**Task item:**
Can you copy each of the rows below line for line, keeping every character, space and break unchanged?
####################
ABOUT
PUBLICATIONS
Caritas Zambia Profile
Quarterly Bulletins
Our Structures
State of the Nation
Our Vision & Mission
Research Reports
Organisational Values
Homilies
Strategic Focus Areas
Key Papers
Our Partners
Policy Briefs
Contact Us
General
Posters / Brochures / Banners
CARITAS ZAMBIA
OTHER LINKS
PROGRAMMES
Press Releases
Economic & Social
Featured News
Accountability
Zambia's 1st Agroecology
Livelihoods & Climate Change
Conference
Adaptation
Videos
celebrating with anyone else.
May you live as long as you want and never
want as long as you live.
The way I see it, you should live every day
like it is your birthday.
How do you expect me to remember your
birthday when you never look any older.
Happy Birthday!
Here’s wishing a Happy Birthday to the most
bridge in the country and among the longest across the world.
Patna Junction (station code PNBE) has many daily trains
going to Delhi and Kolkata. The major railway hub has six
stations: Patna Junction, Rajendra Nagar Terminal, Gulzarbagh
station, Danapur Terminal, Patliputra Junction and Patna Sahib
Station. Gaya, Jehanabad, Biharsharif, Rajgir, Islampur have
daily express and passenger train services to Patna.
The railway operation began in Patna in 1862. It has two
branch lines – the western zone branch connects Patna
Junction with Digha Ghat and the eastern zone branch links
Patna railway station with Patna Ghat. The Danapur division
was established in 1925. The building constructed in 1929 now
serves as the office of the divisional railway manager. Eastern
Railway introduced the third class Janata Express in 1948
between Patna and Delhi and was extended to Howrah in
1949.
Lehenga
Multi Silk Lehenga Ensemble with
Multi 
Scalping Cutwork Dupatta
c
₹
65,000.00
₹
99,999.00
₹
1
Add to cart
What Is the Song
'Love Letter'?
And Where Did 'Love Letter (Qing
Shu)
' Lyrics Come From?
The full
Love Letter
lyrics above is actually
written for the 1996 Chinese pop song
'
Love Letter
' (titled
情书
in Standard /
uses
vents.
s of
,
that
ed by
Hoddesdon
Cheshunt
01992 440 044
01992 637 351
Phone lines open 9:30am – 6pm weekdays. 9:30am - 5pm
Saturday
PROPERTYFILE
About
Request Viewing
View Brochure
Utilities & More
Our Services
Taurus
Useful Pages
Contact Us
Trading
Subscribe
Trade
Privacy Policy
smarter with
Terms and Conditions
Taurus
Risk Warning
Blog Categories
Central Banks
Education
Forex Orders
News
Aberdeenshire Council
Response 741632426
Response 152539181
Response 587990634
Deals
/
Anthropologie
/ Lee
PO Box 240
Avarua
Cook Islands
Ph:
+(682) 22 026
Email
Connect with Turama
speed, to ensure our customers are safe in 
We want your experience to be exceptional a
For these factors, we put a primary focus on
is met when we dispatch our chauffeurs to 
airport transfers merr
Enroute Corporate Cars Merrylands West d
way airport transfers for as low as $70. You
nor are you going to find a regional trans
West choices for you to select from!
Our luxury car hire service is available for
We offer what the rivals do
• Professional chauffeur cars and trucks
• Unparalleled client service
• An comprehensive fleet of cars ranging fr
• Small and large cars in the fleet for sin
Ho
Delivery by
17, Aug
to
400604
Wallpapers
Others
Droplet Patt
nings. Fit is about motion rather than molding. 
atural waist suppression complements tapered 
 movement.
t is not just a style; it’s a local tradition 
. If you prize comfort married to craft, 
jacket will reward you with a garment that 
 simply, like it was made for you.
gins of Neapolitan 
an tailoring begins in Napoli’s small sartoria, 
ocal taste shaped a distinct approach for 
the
####################
**Solution:**
ABOUT
PUBLICATIONS
Caritas Zambia Profile
Quarterly Bulletins
Our Structures
State of the Nation
Our Vision & Mission
Research Reports
Organisational Values
Homilies
Strategic Focus Areas
Key Papers
Our Partners
Policy Briefs
Contact Us
General
Posters / Brochures / Banners
CARITAS ZAMBIA
OTHER LINKS
PROGRAMMES
Press Releases
Economic & Social
Featured News
Accountability
Zambia's 1st Agroecology
Livelihoods & Climate Change
Conference
Adaptation
Videos
celebrating with anyone else.
May you live as long as you want and never
want as long as you live.
The way I see it, you should live every day
like it is your birthday.
How do you expect me to remember your
birthday when you never look any older.
Happy Birthday!
Here’s wishing a Happy Birthday to the most
bridge in the country and among the longest across the world.
Patna Junction (station code PNBE) has many daily trains
going to Delhi and Kolkata. The major railway hub has six
stations: Patna Junction, Rajendra Nagar Terminal, Gulzarbagh
station, Danapur Terminal, Patliputra Junction and Patna Sahib
Station. Gaya, Jehanabad, Biharsharif, Rajgir, Islampur have
daily express and passenger train services to Patna.
The railway operation began in Patna in 1862. It has two
branch lines – the western zone branch connects Patna
Junction with Digha Ghat and the eastern zone branch links
Patna railway station with Patna Ghat. The Danapur division
was established in 1925. The building constructed in 1929 now
serves as the office of the divisional railway manager. Eastern
Railway introduced the third class Janata Express in 1948
between Patna and Delhi and was extended to Howrah in
1949.
Lehenga
Multi Silk Lehenga Ensemble with
Multi 
Scalping Cutwork Dupatta
c
₹
65,000.00
₹
99,999.00
₹
1
Add to cart
What Is the Song
'Love Letter'?
And Where Did 'Love Letter (Qing
Shu)
' Lyrics Come From?
The full
Love Letter
lyrics above is actually
written for the 1996 Chinese pop song
'
Love Letter
' (titled
情书
in Standard /
uses
vents.
s of
,
that
ed by
Hoddesdon
Cheshunt
01992 440 044
01992 637 351
Phone lines open 9:30am – 6pm weekdays. 9:30am - 5pm
Saturday
PROPERTYFILE
About
Request Viewing
View Brochure
Utilities & More
Our Services
Taurus
Useful Pages
Contact Us
Trading
Subscribe
Trade
Privacy Policy
smarter with
Terms and Conditions
Taurus
Risk Warning
Blog Categories
Central Banks
Education
Forex Orders
News
Aberdeenshire Council
Response 741632426
Response 152539181
Response 587990634
Deals
/
Anthropologie
/ Lee
PO Box 240
Avarua
Cook Islands
Ph:
+(682) 22 026
Email
Connect with Turama
speed, to ensure our customers are safe in 
We want your experience to be exceptional a
For these factors, we put a primary focus on
is met when we dispatch our chauffeurs to 
airport transfers merr
Enroute Corporate Cars Merrylands West d
way airport transfers for as low as $70. You
nor are you going to find a regional trans
West choices for you to select from!
Our luxury car hire service is available for
We offer what the rivals do
• Professional chauffeur cars and trucks
• Unparalleled client service
• An comprehensive fleet of cars ranging fr
• Small and large cars in the fleet for sin
Ho
Delivery by
17, Aug
to
400604
Wallpapers
Others
Droplet Patt
nings. Fit is about motion rather than molding. 
atural waist suppression complements tapered 
 movement.
t is not just a style; it’s a local tradition 
. If you prize comfort married to craft, 
jacket will reward you with a garment that 
 simply, like it was made for you.
gins of Neapolitan 
an tailoring begins in Napoli’s small sartoria, 
ocal taste shaped a distinct approach for 
the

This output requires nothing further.